A semana passada, um candidato ao respectivo Conselho de Fiscalização declarou aos deputados, caso único, «aceitar» a violação da Constituição (concretamente do artigo que garante o sigilo da correspondência). Os deputados, que estranhamente se esqueceram de lhe perguntar se aceitaria que o escutassem a ele, à família e aos amigos (ou aos próprios deputados), elegeram-no.
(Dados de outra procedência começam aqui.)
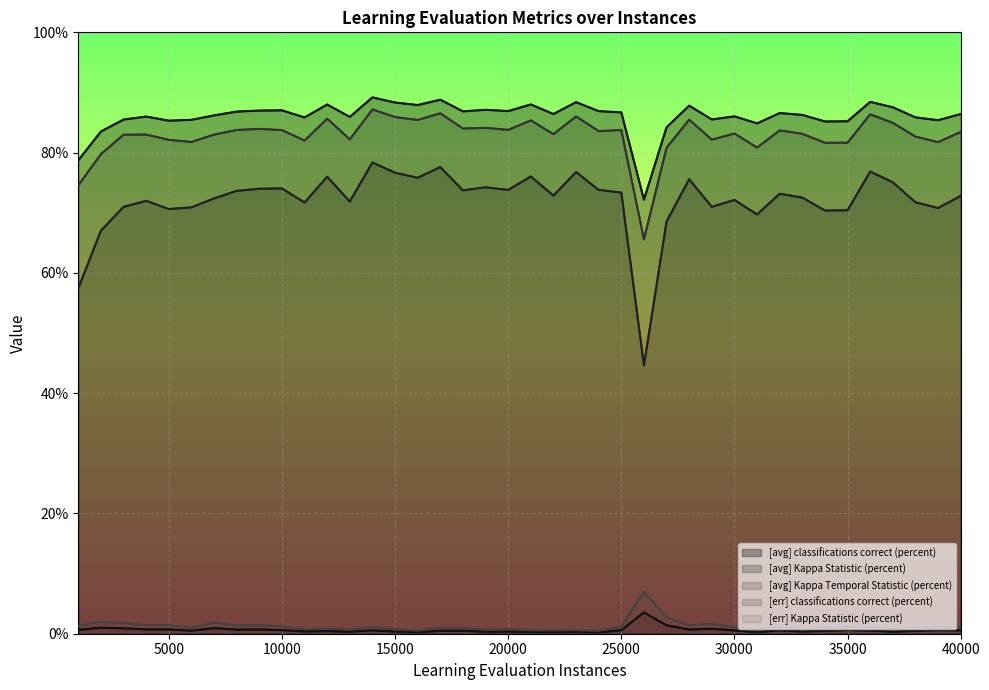

True or false: [err] classifications correct (percent) and [avg] Kappa Temporal Statistic (percent) intersect in this chart.

False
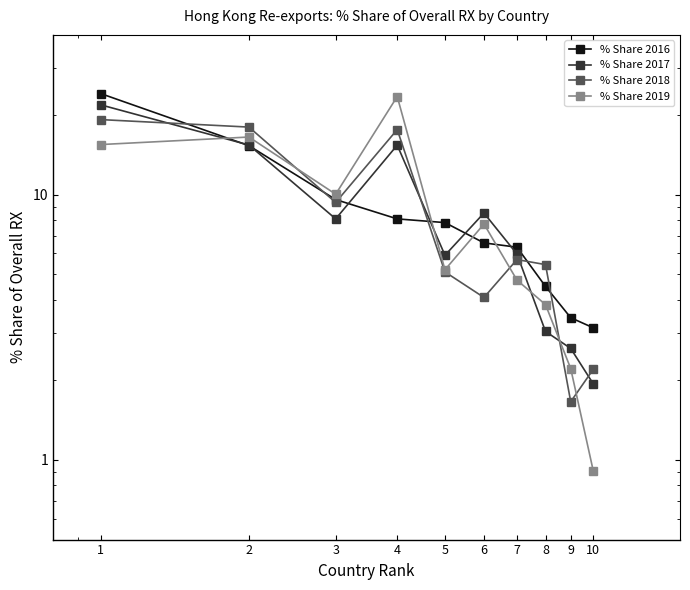

True or false: % Share 2017 has a value of 2.6 at 9.

True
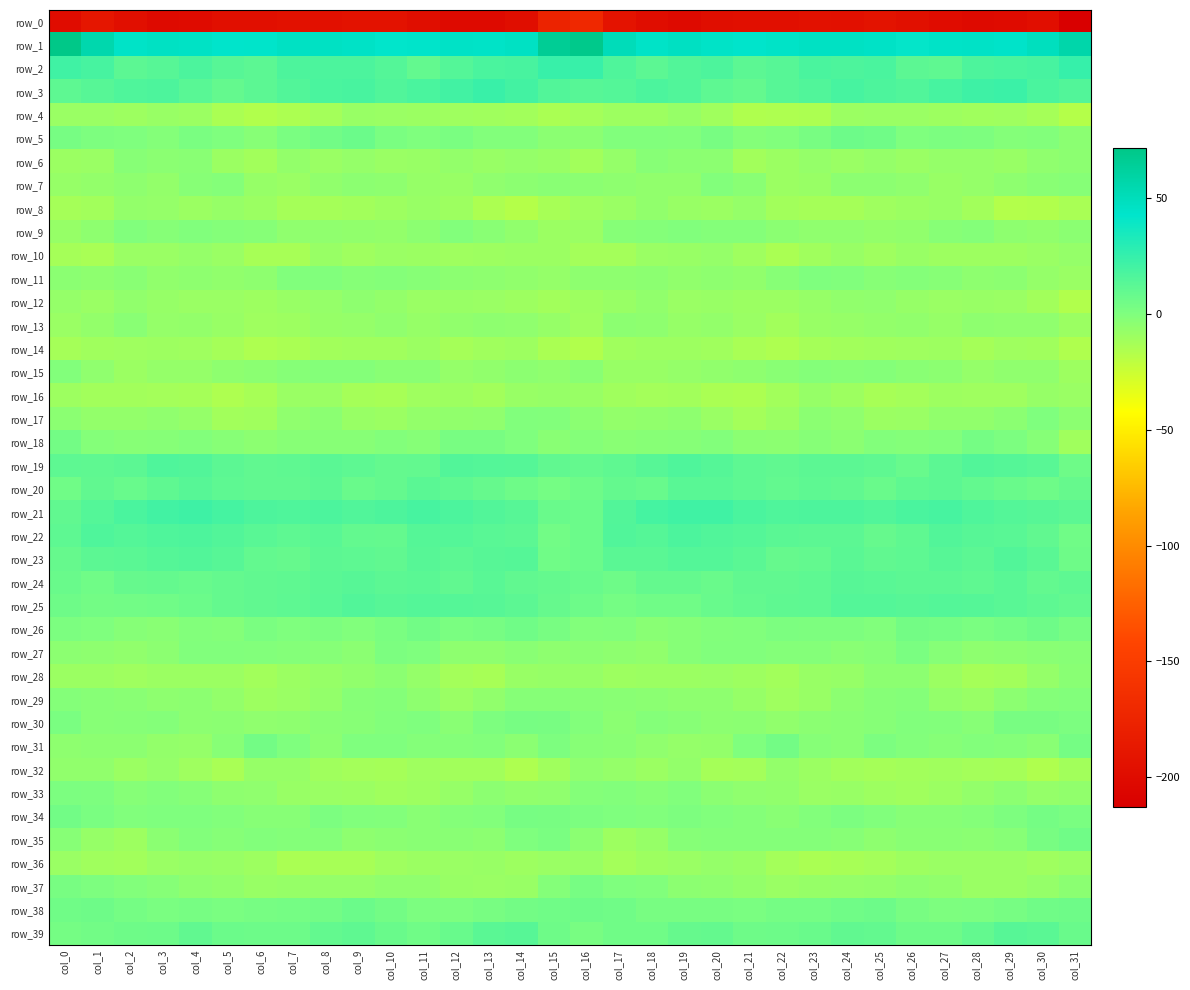

What is the smallest value displayed?

-212.7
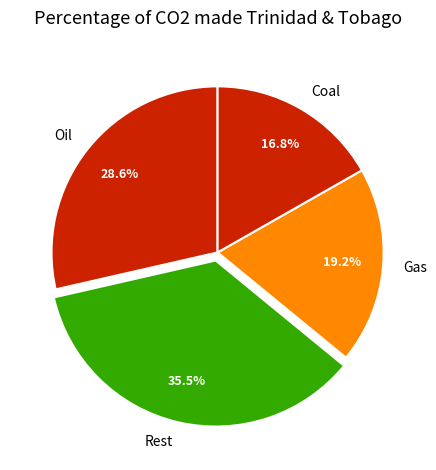

What is the largest slice in the pie chart?

Rest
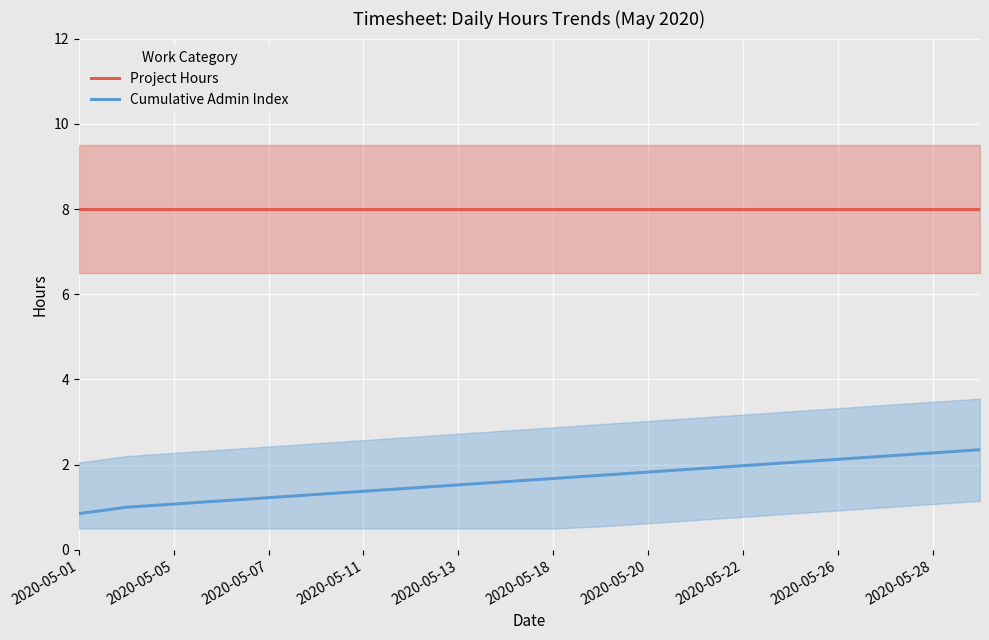

At how many categories does at least one series exceed 3?

20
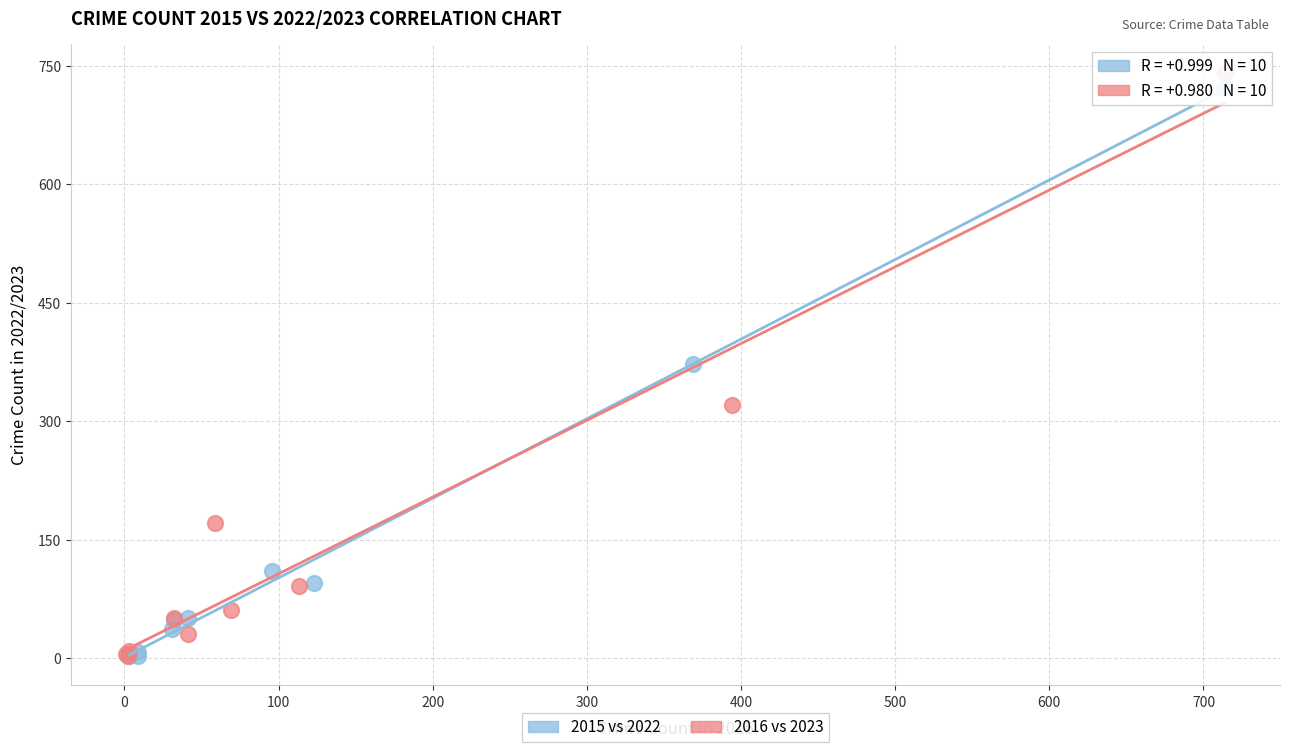

Which series has the widest spread of Y values?

2016 vs 2023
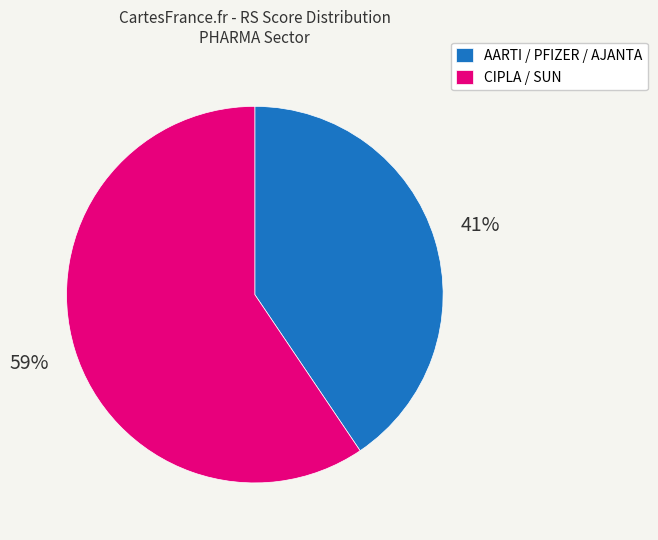

To the nearest percent, what percentage of the pie is AARTI / PFIZER / AJANTA?

41%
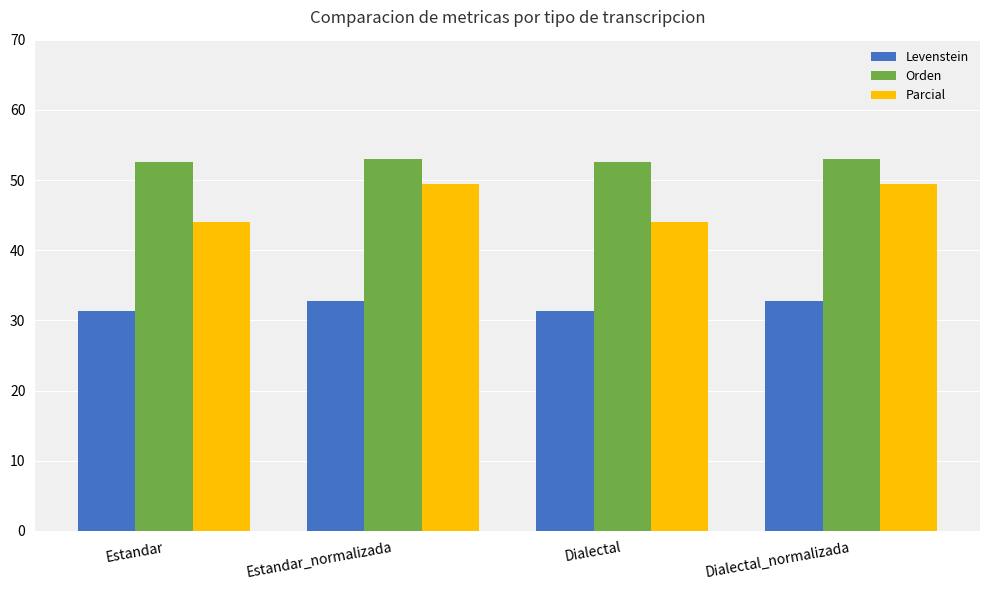

Between Estandar and Estandar_normalizada, which series saw the biggest shift?

Parcial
Por maioria de dois terços, mas com a curiosa oposição de muitos deputados da maioria PSD-PS-CDS.
Ao cortar há dias alguma gordura desses serviços, Passos Coelho, ao que consta, puniu exactamente aqueles que divulgaram as infracções cometidas pelos colegas. É também caso único: um departamento do Estado em que denunciar crimes origina despromoção ou despedimento.
Sendo clara a deriva totalitária destes serviços e a sua impunidade, o melhor mesmo seria extingui-los.